Aim. To evaluate the influence of metformin on nitric oxide bioavailability in patients with type 2 diabetes mellitus (T2DM) regarding glycemic homeostasis, and to investigate a correlation between metformin dosage and NO levels in vivo. Materials and Methods. Two groups ? primary and control ? were assembled for the clinical section of this study.
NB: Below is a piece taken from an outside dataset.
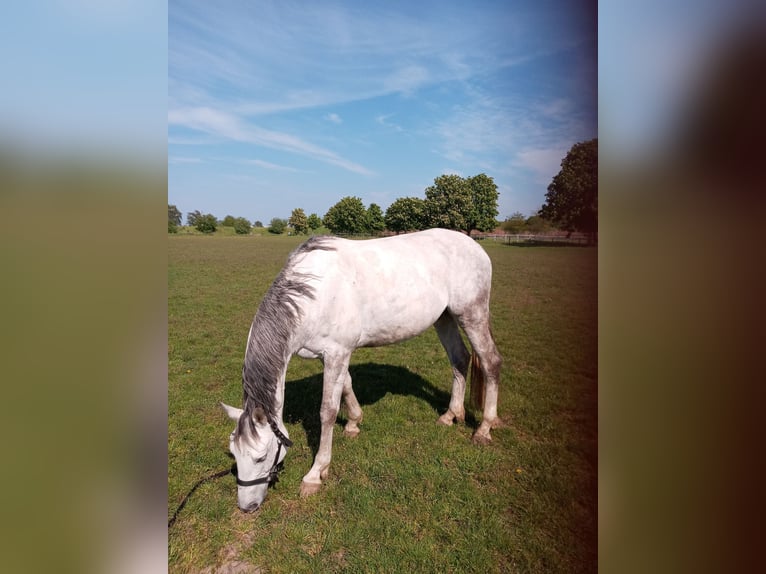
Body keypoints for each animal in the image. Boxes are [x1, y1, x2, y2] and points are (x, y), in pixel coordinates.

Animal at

Patients with newly diagnosed T2DM on metformin therapy were included to the primary group, while drug-naive T2DM patients were enrolled as control subjects. Glycemic parameters and NO bioavailability was tested in both groups prior to and after the follow-up period. Experimental section was dedicated to the elucidation of potential dose-dependent effects of metformin on NO bioavailability. Mice were intraperitoneally infused with metformin at 0.5; 1.1; 5.6 mg per subject. Tissue detection of NO was performed with diethyldithiocarbamate (DETC) iron complexes to form mononitrosyl iron compounds (MIC) with paramagnetic properties. Control rodents were intraperitoneally infused with metformin without spin trapping. Results. We found nitrite and methaemoglobin (a marker for NO bioavailability) to increase in parallel along with glycemic compensation in the primary but not control group. In vivo rodent models showed linear correlation between accumulation of DETC/MIC and dose of metformin, as well as formation of dinitrosyl iron complexes, known as endogenous NO transporters. Conclusion. Our data suggests that metformin benefits glycemic homeostasis in T2DM as an NO donor via formation of dinitrosyl iron complexes.